Obama Battles GOP over NSTIC Funding

President Obama has threatened to veto House legislation funding the National Institute of Standards and Technology because Republicans failed to include funding for the National Strategy for Trusted Identities in Cyberspace.

See Also: Webinar | Prevent, Detect & Restore: Data Security Backup Systems Made Easy

The administration had requested Congress to appropriate $24.5 million in fiscal year 2013 for NSTIC (pronounced en-stick), a NIST-administered initiative to create an Internet ecosystem in which people can choose from a marketplace of trusted credentials to prove their identities so they can transact business safely online [see A Plan to Improve Online Security].

Congress had appropriated $16.5 million for fiscal year 2012 to get NSTIC rolling. The House version of the appropriations bill does not give NSTIC any money for the fiscal year that begins Oct. 1. A Senate version of the appropriations bill, which the administration backs, provides the full White House request for NSTIC.

"The continued government support of NSTIC pilot projects, as proposed in the president's FY 2013 budget, is required to demonstrate new identity management solutions that will protect individuals, businesses and agencies from cybercrimes," a Statement of Administration Policy issued May 7 states.

Money for NSTIC represents a small percentage of the funding - more than $1 billion - the administration seeks that's absent from the House appropriations bill to fund programs at the departments of Justice and Commerce, where NIST is based, as well as a series of science and research programs, including NASA projects. The White House statement characterized the missing appropriations as investments in areas "critical to the nation's economic growth, security and global competitiveness."

Republicans refused to include the funding, in part, as a move to reduce the federal government's growing, multi-trillion-dollar budget deficit. The administration statement contends the GOP refusal to appropriate the funds reneges on last summer's bipartisan agreement to tackle the growing deficit.

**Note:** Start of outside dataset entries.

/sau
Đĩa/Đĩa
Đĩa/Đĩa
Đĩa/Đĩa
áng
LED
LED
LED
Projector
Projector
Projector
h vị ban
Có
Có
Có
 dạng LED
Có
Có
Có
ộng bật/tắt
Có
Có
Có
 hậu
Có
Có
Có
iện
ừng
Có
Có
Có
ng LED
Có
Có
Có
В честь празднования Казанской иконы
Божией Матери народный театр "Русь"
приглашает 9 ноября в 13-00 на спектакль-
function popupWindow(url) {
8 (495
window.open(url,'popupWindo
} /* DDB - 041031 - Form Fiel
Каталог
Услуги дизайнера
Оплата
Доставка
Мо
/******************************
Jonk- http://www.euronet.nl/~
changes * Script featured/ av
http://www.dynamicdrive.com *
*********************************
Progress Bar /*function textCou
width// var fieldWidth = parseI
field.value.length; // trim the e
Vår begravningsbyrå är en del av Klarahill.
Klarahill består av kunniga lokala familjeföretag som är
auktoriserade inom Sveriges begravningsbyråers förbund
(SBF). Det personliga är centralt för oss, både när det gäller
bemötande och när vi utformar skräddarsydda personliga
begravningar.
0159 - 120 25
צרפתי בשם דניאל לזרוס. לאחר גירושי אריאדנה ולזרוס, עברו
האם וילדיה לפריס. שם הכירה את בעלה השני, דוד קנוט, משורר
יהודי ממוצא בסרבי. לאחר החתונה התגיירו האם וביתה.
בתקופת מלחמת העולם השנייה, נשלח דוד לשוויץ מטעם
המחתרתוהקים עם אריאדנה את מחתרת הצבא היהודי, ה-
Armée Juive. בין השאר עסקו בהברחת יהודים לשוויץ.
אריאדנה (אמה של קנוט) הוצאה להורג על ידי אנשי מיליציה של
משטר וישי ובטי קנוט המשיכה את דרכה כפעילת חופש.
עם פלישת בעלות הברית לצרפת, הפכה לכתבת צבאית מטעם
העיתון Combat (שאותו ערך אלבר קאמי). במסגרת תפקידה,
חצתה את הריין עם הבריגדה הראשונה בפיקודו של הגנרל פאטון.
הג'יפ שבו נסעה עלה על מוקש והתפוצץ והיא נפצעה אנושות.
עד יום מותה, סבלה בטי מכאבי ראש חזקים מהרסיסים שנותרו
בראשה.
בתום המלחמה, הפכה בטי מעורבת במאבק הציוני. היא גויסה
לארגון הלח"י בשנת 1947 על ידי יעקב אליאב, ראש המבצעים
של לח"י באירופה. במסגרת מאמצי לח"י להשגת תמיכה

NSTIC is a favorite initiative of White House Cybersecurity Coordinator Howard Schmidt, who in a video interview with Information Security Media Group (see video below) said it should help chief information officers and chief information security officers of all types of enterprises implement identity management solutions beyond usernames and passwords.

But Schmidt said the main reason the government should pursue NSTIC is the benefit it offers to Internet commerce. Plus, he said, it's very doable, "low-hanging fruit."

"It's something we should accomplish relatively easily," Schmidt said in the interview. "The technology exists today. Everybody wants to have an easier time managing their identities, so this is something we said would be a good way to do it, something that private sector can sort of take a lead on this, and help us build this ecosystem."